Where My Heart Belongs

1.4K 157 22
                                    

Disclaimer and warning still the same as before..

Enjoy the story...

-------

How many years have passed

The precious things in live

Remember the dream, I drew on my heart

When I close my eyes, I see a stadium of stars

Now I stand here by myself where my heart belongs...

-------

Iris ruby nan dibingkai kacatama itu menatap langit di atasnya dengan pandangan kosong. Langit berwarna biru dengan sapuan warna orange dan pink lembut yang cantik memenuhi pandangannya. Semburat awan yang pudar juga turut menambah warna pada lukisan alam terindah itu. Namun begitu, sayang keindahan itu hanya bagai angin lalu bagi ia yang terlalu larut dalam permainan waktu.
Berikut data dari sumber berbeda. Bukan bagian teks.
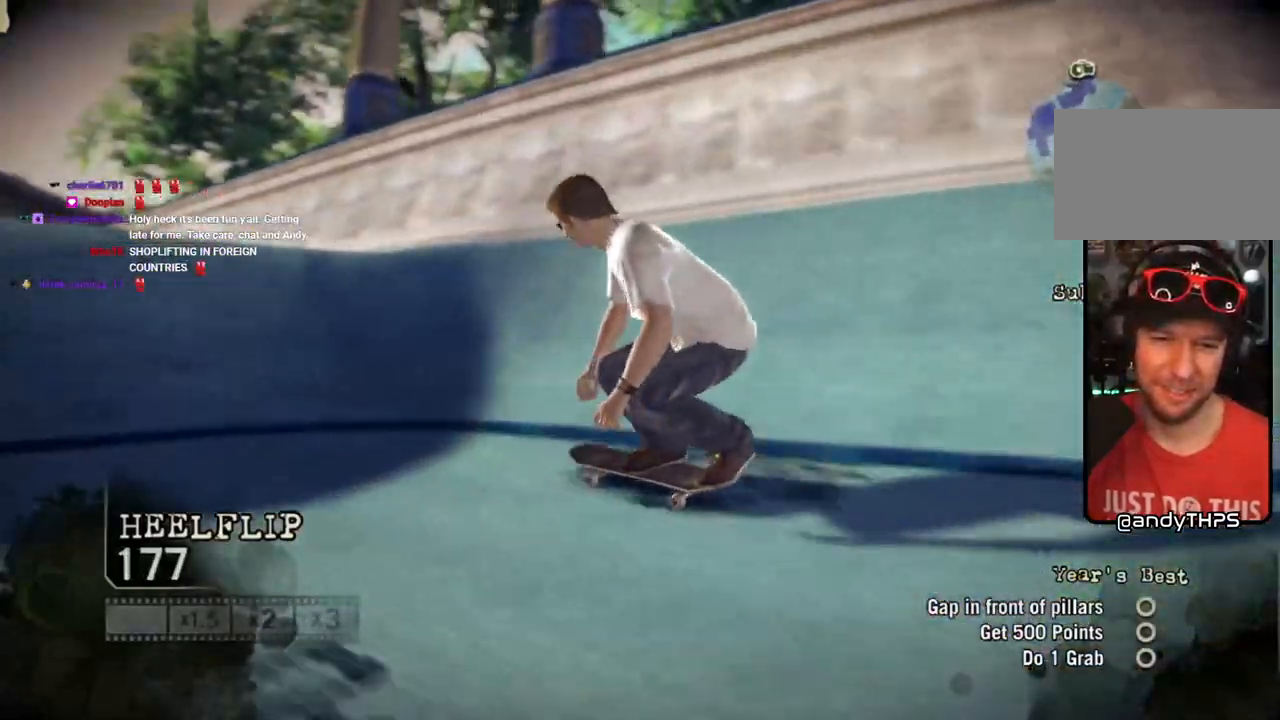
{"dt_ms": 500, "buttons": ["R2"], "left_stick": "left", "right_stick": "center", "events": [[150, "left_stick", "left"], [233, "right_stick", "up-left"], [283, "left_stick", "center"], [367, "left_stick", "left"], [417, "right_stick", "center"], [450, "R2", "down"]]}
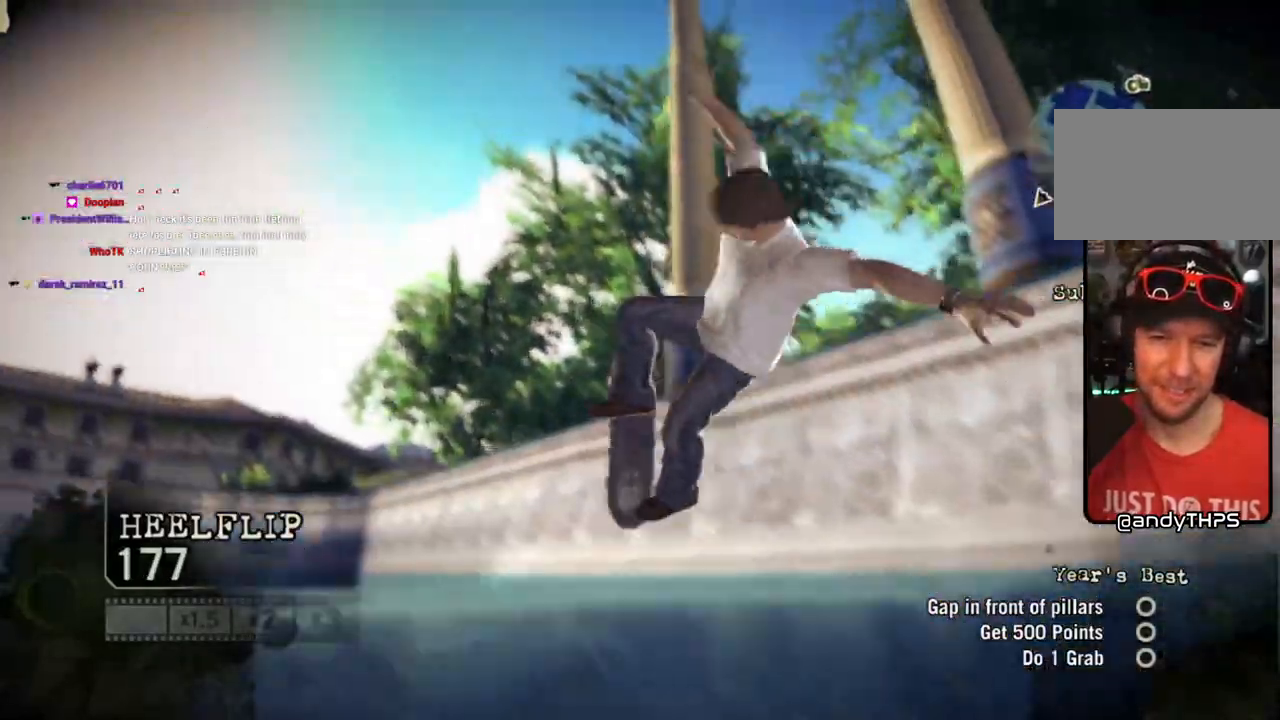
{"dt_ms": 500, "buttons": ["R2"], "left_stick": "left", "right_stick": "left", "events": [[233, "right_stick", "left"]]}
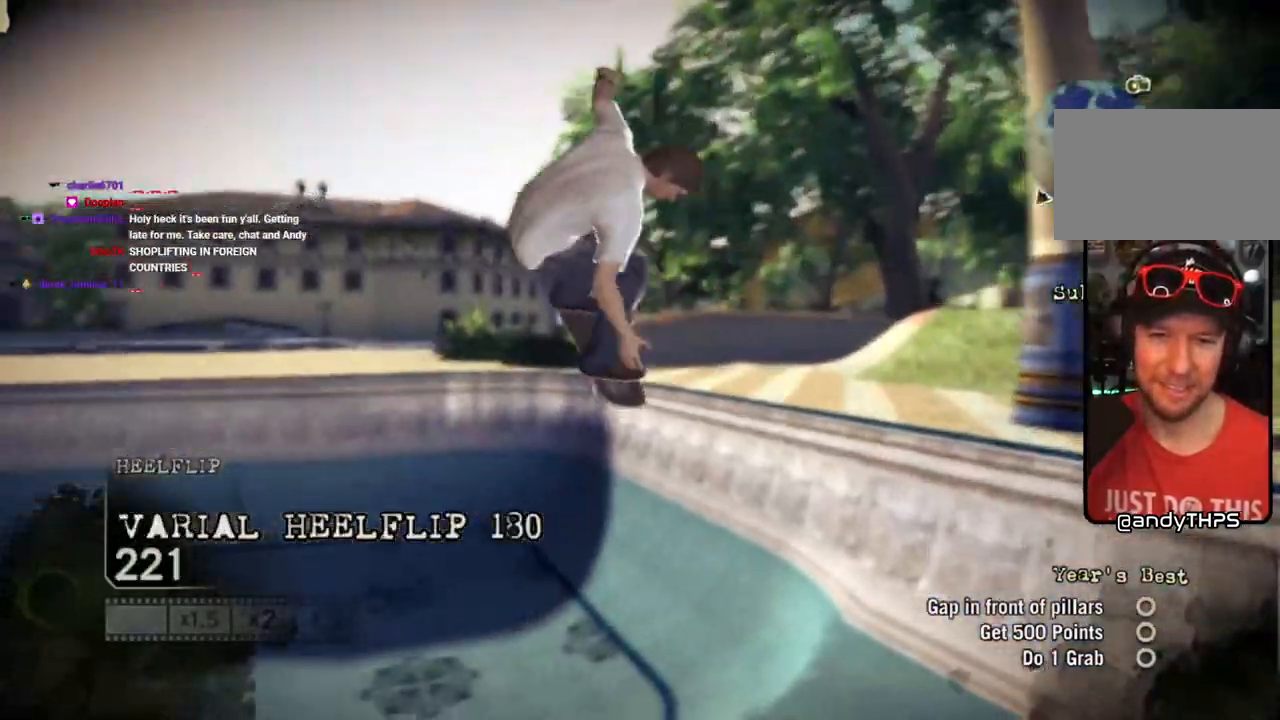
{"dt_ms": 500, "buttons": ["R2"], "left_stick": "left", "right_stick": "left", "events": []}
"Kau yakin ingin menyerahkannya pada Halilintar?"

Sebuah suara mengalun terbawa angin. Suara yang menyebutkan nama seorang remaja yang barusan berbincang dengannya. Remaja yang merupakan dirinya namun orang lain di saat yang bersamaan. Pria berkacamata itu menoleh ke bawah dan menemukan Crey menatapnya dengan pandangan lembut. Belum lama semenjak ia berjumpa dengan pria yang mengaku sebagai utusan Tuhan itu, namun entah kenapa pria itu mengenalnya jauh dibanding ia mengenal dirinya sendiri.

"Entahlah..." Kemudian ia menatap lagi ke arah langit yang sudah beberapa hari menghiasi dunianya. Langit yang tak ia temukan di dunia asalnya. Langit yang selalu memberikan ketenangan ketika ia melihatnya.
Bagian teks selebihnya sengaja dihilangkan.